If two or more contestants are tied for last place at the end of a Memory Round, an additional memory question with a numerical answer is asked to the tied contestants. The contestant furthest away from the correct answer is eliminated.

==Production==
The show was conceived by Richard Bacon, who is an executive producer: he expected that "most people's short-term memory is so bad you could just give contestants and the audience all the answers in a game show, and they'd still get most of them wrong". Bacon said that Channel 4 was a "perfect fit" for the show and that its "irreverent nature" reminded him of his work on The Big Breakfast.

Host Jimmy Carr said the programme's pitch was the best he had ever heard, believing that the show "will stay crazy for years". He said that unlike most quiz shows, there is "an enormous play-at-home factor", and that the misredirects are comedic. Carr believed he would be good as a contestant, as he uses his memory on stage to remember hundreds of one-liners and audience member names to make callback jokes. He said his "dream" lineup would be other game show hosts.

Following a non-broadcast pilot in autumn 2020, the programme was commissioned by Channel 4 for six hour-long episodes, broadcast in December 2021 and January 2022. The first series was filmed with a small, socially distanced audience, with two episodes recorded per day. A celebrity episode featured contestants Aisling Bea, Alex Horne, Asim Chaudhry and Lorraine Kelly playing for charity.

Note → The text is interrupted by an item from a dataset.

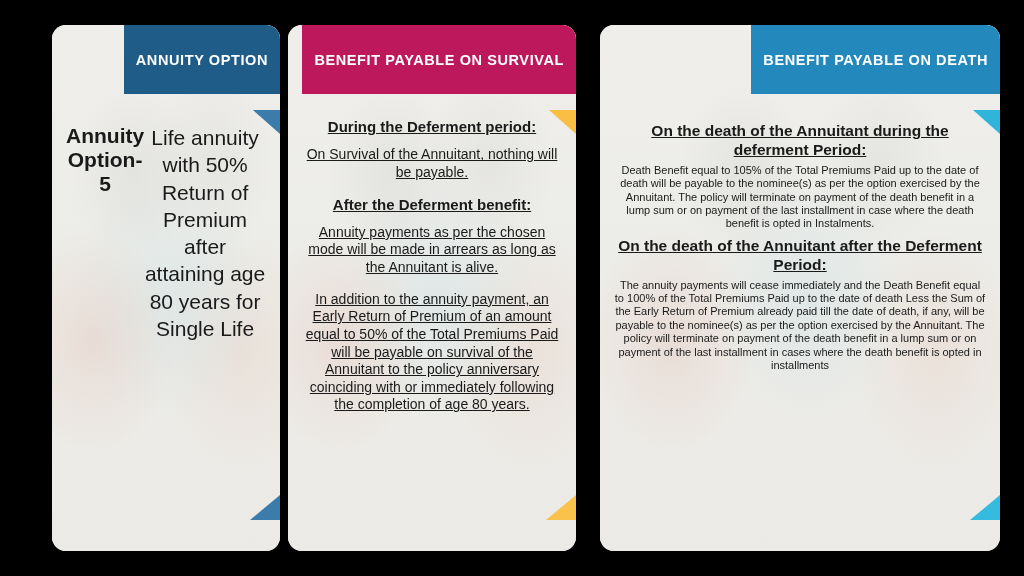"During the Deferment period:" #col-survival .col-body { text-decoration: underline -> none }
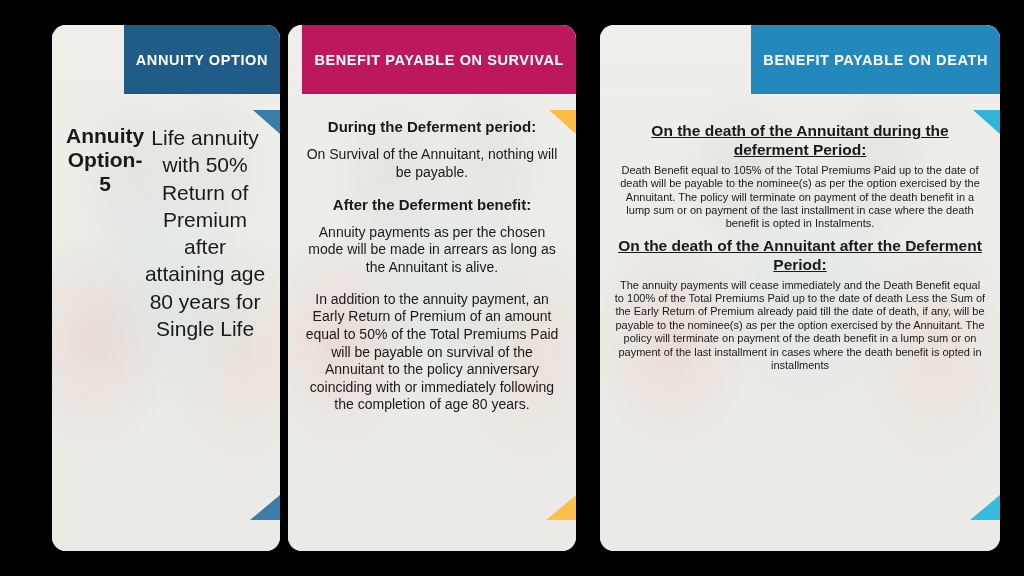"On Survival of the Annuitant," div.para { html: <div>On Survival of the Annuitant, nothing will be payable.</div> -> none }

The fourth episode saw two contestants walk away with prize money, due to an error with a memory question written by a contestant where the answer had not been previously discussed. These questions, in the Final Shoot Out round, are supposed to be verified by production before the contestant asks them. Eddy was asked Ariana Grande's age and gave an incorrect answer, so his opponent won £18,000. Grande's specific age had not been stated earlier in the show, only being compared as younger or older than other celebrities. Shortly after filming, the mistake was discovered and Eddy was presented with a cheque for £18,000 onstage during one of Carr's performances of his tour Terribly Funny at indigo at The O2, which was filmed and included as a tag at the end of the episode.

== International broadcast ==
In March 2024, SBS Australia started showing series 1.

== International versions ==
In July 2021, it was announced that a U.S. version under NBC with Adam DeVine and Ron Funches was in development.

In September 2023, the Belgian public network VRT started a Flemish version of the show.

== Transmissions ==
Note: This section does not cover the subject of the programme's availability on streaming services. At least some of the episodes have been released online before their first run on TV.

Series: Episodes; First broadcast on Channel 4; Source
First episode: Last episode
1: 6; 16 December 2021; 19 January 2022
2: 8; 7; 26 September 2022; 11 November 2022
1: 24 December 2022
3: 5; 1; 22 December 2023
4: 19 January 2024; 9 February 2024
4: 5; 12 July 2024; 2 August 2024

==Reception==
In a three-star review, The Daily Telegraphs Anita Singh called it "surprisingly watchable" and praised that Carr "gently mocks the contestants without being remotely cruel"; however she was sceptical that the show could remain interesting across multiple series. Carol Midgley of The Times gave it four stars.